PASSAGE SHOWN:
Thursday, September 3

Mahout gaining adoption: Mippin

Mippin is a mobile portal service. Sean Owen has a post on the Mippin blog advertising their use of Mahout to build a content recommendation system.

via Grant.

New IR blog: LiFiDeA

My labmate, Jinyoung started blogging at LiFiDeA in English (he also has a Korean blog) to cover his work at the intersection of Personal Information Management (PIM) and Information Retrieval. He's done some good work on personal document retrieval and semi-structured retrieval. Check out his blog for details!

SpringBoard: Startup Incubator

A little too late, but I can dream.... sign me up for SpringBoard! Ah well, that whole PhD research thing gets in the way sometimes ;-).

SUPPLIED DATA:
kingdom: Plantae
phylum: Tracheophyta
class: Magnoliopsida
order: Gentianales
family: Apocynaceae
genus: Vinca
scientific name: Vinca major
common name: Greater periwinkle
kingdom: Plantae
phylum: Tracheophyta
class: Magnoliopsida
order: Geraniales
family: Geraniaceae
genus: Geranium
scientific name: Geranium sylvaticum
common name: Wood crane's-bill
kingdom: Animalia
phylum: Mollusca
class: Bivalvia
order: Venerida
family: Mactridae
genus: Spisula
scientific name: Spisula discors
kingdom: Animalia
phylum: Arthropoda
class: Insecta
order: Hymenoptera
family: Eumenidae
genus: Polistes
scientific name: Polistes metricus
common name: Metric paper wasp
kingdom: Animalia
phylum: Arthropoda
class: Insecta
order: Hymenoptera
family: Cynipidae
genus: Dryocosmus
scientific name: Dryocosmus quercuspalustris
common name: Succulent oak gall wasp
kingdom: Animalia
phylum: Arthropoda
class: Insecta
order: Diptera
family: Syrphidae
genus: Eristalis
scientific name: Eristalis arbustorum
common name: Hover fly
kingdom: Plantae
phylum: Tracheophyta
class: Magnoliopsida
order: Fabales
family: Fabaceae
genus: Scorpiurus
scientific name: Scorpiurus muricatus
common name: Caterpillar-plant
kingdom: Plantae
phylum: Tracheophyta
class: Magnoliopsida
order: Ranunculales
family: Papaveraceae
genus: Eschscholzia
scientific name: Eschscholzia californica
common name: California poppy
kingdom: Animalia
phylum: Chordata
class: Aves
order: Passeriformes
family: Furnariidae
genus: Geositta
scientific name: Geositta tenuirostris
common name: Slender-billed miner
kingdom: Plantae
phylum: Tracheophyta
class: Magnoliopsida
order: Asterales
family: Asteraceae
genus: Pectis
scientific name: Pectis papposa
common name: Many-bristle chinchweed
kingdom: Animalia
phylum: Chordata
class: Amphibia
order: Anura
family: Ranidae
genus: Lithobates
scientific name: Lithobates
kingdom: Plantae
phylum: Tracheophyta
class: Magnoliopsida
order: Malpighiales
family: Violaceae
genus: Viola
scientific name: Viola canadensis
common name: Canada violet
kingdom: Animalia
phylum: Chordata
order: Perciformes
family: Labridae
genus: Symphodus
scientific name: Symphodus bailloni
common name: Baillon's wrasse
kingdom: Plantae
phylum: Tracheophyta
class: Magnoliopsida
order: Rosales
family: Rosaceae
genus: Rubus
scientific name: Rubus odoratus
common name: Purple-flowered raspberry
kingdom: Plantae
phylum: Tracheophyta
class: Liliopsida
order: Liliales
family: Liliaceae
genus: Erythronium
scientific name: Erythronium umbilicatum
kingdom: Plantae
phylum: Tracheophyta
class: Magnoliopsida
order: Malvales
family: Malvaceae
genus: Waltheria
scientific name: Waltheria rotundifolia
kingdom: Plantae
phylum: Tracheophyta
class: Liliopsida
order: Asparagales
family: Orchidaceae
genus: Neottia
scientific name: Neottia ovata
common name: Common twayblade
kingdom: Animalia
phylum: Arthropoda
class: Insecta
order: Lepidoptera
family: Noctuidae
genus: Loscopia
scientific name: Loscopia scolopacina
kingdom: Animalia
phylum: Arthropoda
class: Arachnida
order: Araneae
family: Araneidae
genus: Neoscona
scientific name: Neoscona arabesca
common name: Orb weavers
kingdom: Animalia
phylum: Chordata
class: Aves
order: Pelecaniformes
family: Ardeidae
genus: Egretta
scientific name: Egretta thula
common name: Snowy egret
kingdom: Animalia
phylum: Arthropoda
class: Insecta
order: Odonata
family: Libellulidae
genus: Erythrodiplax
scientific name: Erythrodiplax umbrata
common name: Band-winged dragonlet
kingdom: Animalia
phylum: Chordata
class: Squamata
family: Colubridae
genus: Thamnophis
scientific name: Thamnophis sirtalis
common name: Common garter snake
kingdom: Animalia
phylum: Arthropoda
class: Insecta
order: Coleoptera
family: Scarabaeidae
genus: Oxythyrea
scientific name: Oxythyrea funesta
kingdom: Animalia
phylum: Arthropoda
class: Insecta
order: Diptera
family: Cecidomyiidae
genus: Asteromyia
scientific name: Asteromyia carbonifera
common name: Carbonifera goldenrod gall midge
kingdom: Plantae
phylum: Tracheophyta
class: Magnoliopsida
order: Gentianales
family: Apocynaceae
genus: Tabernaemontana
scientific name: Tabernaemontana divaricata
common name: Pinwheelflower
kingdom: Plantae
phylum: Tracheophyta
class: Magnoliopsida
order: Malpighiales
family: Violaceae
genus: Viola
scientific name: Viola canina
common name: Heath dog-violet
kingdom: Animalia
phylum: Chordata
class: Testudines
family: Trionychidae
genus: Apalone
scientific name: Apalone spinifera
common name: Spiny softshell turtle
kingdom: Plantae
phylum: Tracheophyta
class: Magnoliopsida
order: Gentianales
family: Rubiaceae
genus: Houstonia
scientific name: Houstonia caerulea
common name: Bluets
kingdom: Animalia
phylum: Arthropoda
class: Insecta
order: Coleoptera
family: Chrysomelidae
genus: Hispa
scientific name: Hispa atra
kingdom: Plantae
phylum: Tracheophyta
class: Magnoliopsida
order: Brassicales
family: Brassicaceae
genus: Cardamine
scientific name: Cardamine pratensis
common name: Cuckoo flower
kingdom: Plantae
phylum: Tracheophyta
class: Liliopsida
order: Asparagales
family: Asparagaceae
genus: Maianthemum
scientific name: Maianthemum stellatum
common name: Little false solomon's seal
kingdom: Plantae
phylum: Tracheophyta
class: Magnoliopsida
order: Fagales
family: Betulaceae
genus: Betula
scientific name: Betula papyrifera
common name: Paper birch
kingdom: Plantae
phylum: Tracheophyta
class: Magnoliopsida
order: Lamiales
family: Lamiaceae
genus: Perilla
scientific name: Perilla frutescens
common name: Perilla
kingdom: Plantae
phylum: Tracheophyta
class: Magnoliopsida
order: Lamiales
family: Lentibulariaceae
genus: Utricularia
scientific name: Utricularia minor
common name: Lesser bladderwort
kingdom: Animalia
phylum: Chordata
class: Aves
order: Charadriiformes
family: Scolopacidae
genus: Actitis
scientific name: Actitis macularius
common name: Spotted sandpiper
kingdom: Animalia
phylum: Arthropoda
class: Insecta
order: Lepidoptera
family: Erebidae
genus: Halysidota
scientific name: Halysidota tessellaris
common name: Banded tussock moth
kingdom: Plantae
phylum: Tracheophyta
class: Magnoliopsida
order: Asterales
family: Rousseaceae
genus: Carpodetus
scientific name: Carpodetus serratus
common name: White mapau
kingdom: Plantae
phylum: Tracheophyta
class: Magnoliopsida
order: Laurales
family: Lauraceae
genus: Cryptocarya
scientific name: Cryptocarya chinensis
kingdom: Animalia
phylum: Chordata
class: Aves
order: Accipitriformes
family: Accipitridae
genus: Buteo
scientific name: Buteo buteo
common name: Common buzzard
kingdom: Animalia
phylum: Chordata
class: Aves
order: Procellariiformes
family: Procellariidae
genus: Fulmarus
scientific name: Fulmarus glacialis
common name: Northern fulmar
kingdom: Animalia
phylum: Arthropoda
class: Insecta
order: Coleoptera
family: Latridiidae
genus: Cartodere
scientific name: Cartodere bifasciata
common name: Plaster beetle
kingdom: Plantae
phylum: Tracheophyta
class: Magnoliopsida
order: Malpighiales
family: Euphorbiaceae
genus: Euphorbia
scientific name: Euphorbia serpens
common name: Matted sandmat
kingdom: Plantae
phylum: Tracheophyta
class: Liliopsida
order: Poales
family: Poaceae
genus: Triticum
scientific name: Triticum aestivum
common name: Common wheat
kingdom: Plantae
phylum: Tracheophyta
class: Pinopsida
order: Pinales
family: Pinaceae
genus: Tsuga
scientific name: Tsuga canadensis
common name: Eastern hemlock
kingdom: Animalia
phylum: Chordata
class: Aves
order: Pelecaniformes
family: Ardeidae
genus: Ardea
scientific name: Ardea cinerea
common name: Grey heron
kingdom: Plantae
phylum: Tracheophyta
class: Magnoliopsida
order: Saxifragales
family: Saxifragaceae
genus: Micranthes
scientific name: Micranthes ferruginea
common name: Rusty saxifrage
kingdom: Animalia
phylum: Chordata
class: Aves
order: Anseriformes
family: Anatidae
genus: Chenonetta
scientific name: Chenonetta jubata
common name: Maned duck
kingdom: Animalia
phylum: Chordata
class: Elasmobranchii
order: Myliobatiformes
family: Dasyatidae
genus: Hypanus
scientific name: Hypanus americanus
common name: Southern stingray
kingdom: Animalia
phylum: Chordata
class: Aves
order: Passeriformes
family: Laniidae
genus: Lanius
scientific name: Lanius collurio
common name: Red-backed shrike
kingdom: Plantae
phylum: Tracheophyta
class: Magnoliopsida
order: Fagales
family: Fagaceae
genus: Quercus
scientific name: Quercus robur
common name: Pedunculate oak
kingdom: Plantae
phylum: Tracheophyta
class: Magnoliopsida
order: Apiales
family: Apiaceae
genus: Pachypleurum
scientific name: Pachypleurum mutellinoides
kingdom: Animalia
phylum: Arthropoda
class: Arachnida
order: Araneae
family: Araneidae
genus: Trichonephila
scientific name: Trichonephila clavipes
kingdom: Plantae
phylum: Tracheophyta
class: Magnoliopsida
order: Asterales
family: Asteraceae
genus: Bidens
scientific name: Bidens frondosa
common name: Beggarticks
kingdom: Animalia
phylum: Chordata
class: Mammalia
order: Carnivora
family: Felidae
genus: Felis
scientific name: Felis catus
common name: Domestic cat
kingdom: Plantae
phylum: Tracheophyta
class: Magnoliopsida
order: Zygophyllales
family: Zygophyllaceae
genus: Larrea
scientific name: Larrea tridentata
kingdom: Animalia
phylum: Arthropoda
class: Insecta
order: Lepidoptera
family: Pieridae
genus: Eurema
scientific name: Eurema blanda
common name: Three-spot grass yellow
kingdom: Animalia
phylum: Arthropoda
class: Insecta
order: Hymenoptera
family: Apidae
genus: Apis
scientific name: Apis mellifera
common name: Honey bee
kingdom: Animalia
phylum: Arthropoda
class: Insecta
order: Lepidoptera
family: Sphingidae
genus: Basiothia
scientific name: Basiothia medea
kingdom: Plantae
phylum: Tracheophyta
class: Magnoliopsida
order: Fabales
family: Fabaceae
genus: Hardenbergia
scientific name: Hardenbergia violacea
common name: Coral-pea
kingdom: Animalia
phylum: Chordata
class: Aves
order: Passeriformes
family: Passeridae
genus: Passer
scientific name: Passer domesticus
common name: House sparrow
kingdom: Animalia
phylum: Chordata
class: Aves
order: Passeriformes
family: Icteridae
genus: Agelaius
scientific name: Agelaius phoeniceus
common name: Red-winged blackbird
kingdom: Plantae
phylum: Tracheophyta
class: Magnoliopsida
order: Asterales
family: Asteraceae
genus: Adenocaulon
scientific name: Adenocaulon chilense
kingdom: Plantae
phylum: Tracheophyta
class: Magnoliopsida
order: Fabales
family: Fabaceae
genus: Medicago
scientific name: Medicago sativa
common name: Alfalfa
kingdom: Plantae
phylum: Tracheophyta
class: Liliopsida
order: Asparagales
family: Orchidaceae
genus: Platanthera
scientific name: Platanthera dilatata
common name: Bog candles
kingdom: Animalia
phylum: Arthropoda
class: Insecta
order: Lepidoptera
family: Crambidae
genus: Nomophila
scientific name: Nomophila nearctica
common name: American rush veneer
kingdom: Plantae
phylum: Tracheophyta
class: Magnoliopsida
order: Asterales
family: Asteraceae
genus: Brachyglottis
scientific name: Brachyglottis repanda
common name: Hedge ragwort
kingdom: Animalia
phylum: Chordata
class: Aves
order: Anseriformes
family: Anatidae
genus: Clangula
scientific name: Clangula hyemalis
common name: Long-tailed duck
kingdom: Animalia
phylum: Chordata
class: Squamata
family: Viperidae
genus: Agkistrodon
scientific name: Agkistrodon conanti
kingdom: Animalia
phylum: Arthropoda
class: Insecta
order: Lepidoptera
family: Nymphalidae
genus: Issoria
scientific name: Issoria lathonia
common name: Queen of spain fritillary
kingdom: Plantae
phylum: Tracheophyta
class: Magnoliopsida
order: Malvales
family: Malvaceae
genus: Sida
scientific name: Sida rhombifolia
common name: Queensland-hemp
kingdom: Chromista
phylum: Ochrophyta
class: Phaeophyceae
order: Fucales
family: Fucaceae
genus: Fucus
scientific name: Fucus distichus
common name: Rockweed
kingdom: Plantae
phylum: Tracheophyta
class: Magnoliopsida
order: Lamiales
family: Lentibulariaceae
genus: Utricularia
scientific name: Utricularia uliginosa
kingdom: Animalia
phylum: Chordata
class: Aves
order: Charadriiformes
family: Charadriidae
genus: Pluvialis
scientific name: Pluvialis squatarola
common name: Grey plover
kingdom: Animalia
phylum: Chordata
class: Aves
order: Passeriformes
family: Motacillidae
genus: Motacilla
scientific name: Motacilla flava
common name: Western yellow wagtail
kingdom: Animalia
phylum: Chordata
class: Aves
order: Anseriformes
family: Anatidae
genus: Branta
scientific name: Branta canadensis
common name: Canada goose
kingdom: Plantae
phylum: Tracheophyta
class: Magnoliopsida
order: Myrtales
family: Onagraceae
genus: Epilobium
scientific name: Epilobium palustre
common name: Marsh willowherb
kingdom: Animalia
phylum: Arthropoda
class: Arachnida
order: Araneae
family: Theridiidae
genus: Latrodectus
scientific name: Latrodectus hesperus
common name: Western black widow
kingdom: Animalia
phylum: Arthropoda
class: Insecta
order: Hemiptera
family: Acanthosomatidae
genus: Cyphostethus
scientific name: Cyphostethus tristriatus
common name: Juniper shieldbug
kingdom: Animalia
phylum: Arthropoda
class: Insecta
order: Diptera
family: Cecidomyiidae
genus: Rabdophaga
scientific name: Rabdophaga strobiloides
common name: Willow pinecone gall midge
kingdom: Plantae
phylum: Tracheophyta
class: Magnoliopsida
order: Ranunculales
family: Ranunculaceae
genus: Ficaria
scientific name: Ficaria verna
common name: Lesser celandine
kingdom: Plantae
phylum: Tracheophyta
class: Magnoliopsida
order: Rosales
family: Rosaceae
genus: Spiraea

INSTRUCTIONS FOR THE TASK:
Can you continue the blog page about Mahout, LiFiDeA and SpringBoard, starting after its last sentence?

WRITTEN ANSWER:
Wednesday, September 2

NetBase launches healthBase: Another flawed "semantic" search engine

Today Netbase announced a new semantic health search engine: HealthBase. There is coverage on SELand. From their release,
healthBase is the first example of Content Intelligence that is open and available to the public. The showcase uses Content Intelligence technology to automatically find treatments for any health condition or disease; pros and cons of any treatment, medication and food, and more. Like all NetBase-powered applications, healthBase enables users to get summarized answers and insights automatically from millions of online sources.
Here are my first reactions using the engine. I first tried running related injuries that I've experienced and researched previously. First up is [pulled hamstring] which returns only one poor result. The query for [shin splints] returned better, mostly good results.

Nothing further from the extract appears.